Page-level text extractions:

• • • • • • •

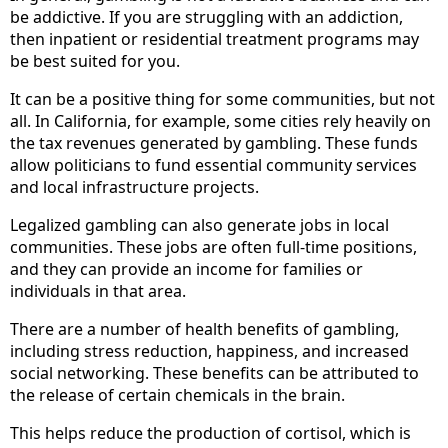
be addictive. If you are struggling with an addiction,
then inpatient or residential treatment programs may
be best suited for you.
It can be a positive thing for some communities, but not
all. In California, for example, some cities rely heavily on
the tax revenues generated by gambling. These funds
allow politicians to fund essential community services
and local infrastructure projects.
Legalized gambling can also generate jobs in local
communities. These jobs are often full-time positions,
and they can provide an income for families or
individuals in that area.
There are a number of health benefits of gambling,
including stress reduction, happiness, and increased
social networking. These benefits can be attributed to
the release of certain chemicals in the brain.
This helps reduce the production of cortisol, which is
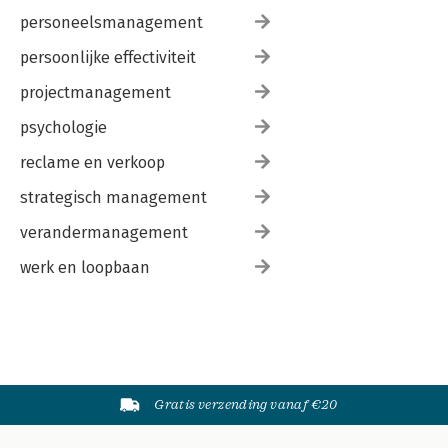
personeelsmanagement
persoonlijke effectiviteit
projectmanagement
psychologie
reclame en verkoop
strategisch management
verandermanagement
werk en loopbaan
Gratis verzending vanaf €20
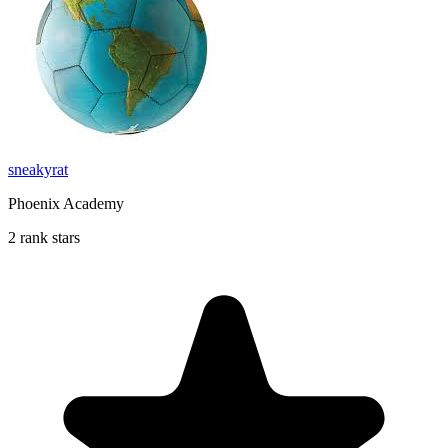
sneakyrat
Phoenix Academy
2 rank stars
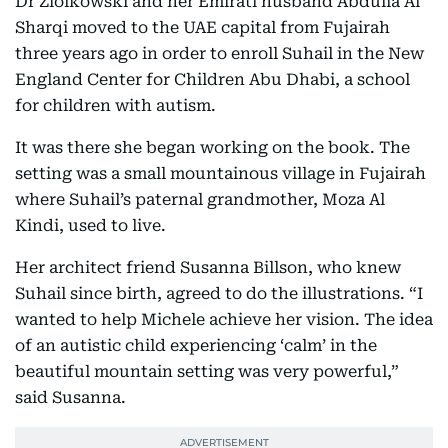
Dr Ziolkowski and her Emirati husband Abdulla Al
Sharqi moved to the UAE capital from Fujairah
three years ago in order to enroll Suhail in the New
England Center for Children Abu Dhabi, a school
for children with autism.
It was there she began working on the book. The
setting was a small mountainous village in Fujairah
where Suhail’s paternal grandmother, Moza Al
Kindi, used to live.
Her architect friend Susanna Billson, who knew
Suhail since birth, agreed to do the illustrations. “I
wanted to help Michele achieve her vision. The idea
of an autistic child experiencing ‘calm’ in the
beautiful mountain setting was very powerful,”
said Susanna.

• • • • • • •

## Task requirements
The line above containing "then inpatient or", the line containing "There are a", and every line between them are to be transcribed exactly; no other line is wanted.

## Result of this exercise
then inpatient or residential treatment programs may
be best suited for you.
It can be a positive thing for some communities, but not
all. In California, for example, some cities rely heavily on
the tax revenues generated by gambling. These funds
allow politicians to fund essential community services
and local infrastructure projects.
Legalized gambling can also generate jobs in local
communities. These jobs are often full-time positions,
and they can provide an income for families or
individuals in that area.
There are a number of health benefits of gambling,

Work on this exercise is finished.